**TO-DO ITEM:**
Copy the following entries line for line, without any changes, and leave out the pictures.
★ ★ ★ ★
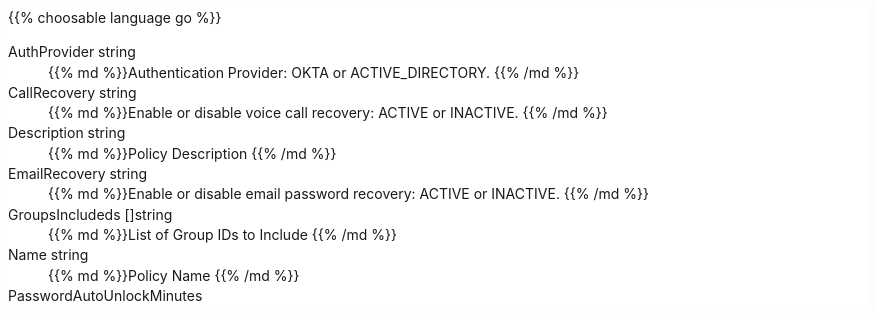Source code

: {{% choosable language go %}}
<dl class="resources-properties"><dt class="property-optional"
            title="Optional">
        <span id="authprovider_go">
<a href="#authprovider_go" style="color: inherit; text-decoration: inherit;">Auth<wbr>Provider</a>
</span>
        <span class="property-indicator"></span>
        <span class="property-type">string</span>
    </dt>
    <dd>{{% md %}}Authentication Provider: OKTA or ACTIVE_DIRECTORY.
{{% /md %}}</dd><dt class="property-optional"
            title="Optional">
        <span id="callrecovery_go">
<a href="#callrecovery_go" style="color: inherit; text-decoration: inherit;">Call<wbr>Recovery</a>
</span>
        <span class="property-indicator"></span>
        <span class="property-type">string</span>
    </dt>
    <dd>{{% md %}}Enable or disable voice call recovery: ACTIVE or INACTIVE.
{{% /md %}}</dd><dt class="property-optional"
            title="Optional">
        <span id="description_go">
<a href="#description_go" style="color: inherit; text-decoration: inherit;">Description</a>
</span>
        <span class="property-indicator"></span>
        <span class="property-type">string</span>
    </dt>
    <dd>{{% md %}}Policy Description
{{% /md %}}</dd><dt class="property-optional"
            title="Optional">
        <span id="emailrecovery_go">
<a href="#emailrecovery_go" style="color: inherit; text-decoration: inherit;">Email<wbr>Recovery</a>
</span>
        <span class="property-indicator"></span>
        <span class="property-type">string</span>
    </dt>
    <dd>{{% md %}}Enable or disable email password recovery: ACTIVE or INACTIVE.
{{% /md %}}</dd><dt class="property-optional"
            title="Optional">
        <span id="groupsincludeds_go">
<a href="#groupsincludeds_go" style="color: inherit; text-decoration: inherit;">Groups<wbr>Includeds</a>
</span>
        <span class="property-indicator"></span>
        <span class="property-type">[]string</span>
    </dt>
    <dd>{{% md %}}List of Group IDs to Include
{{% /md %}}</dd><dt class="property-optional"
            title="Optional">
        <span id="name_go">
<a href="#name_go" style="color: inherit; text-decoration: inherit;">Name</a>
</span>
        <span class="property-indicator"></span>
        <span class="property-type">string</span>
    </dt>
    <dd>{{% md %}}Policy Name
{{% /md %}}</dd><dt class="property-optional"
            title="Optional">
        <span id="passwordautounlockminutes_go">
<a href="#passwordautounlockminutes_go" style="color: inherit; text-decoration: inherit;">Password<wbr>Auto<wbr>Unlock<wbr>Minutes</a>
</span>
        <span class="property-indicator"></span>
★ ★ ★ ★
**SOLVED PROBLEM:**
Source code

: {{% choosable language go %}}
<dl class="resources-properties"><dt class="property-optional"
            title="Optional">
        <span id="authprovider_go">
<a href="#authprovider_go" style="color: inherit; text-decoration: inherit;">Auth<wbr>Provider</a>
</span>
        <span class="property-indicator"></span>
        <span class="property-type">string</span>
    </dt>
    <dd>{{% md %}}Authentication Provider: OKTA or ACTIVE_DIRECTORY.
{{% /md %}}</dd><dt class="property-optional"
            title="Optional">
        <span id="callrecovery_go">
<a href="#callrecovery_go" style="color: inherit; text-decoration: inherit;">Call<wbr>Recovery</a>
</span>
        <span class="property-indicator"></span>
        <span class="property-type">string</span>
    </dt>
    <dd>{{% md %}}Enable or disable voice call recovery: ACTIVE or INACTIVE.
{{% /md %}}</dd><dt class="property-optional"
            title="Optional">
        <span id="description_go">
<a href="#description_go" style="color: inherit; text-decoration: inherit;">Description</a>
</span>
        <span class="property-indicator"></span>
        <span class="property-type">string</span>
    </dt>
    <dd>{{% md %}}Policy Description
{{% /md %}}</dd><dt class="property-optional"
            title="Optional">
        <span id="emailrecovery_go">
<a href="#emailrecovery_go" style="color: inherit; text-decoration: inherit;">Email<wbr>Recovery</a>
</span>
        <span class="property-indicator"></span>
        <span class="property-type">string</span>
    </dt>
    <dd>{{% md %}}Enable or disable email password recovery: ACTIVE or INACTIVE.
{{% /md %}}</dd><dt class="property-optional"
            title="Optional">
        <span id="groupsincludeds_go">
<a href="#groupsincludeds_go" style="color: inherit; text-decoration: inherit;">Groups<wbr>Includeds</a>
</span>
        <span class="property-indicator"></span>
        <span class="property-type">[]string</span>
    </dt>
    <dd>{{% md %}}List of Group IDs to Include
{{% /md %}}</dd><dt class="property-optional"
            title="Optional">
        <span id="name_go">
<a href="#name_go" style="color: inherit; text-decoration: inherit;">Name</a>
</span>
        <span class="property-indicator"></span>
        <span class="property-type">string</span>
    </dt>
    <dd>{{% md %}}Policy Name
{{% /md %}}</dd><dt class="property-optional"
            title="Optional">
        <span id="passwordautounlockminutes_go">
<a href="#passwordautounlockminutes_go" style="color: inherit; text-decoration: inherit;">Password<wbr>Auto<wbr>Unlock<wbr>Minutes</a>
</span>
        <span class="property-indicator"></span>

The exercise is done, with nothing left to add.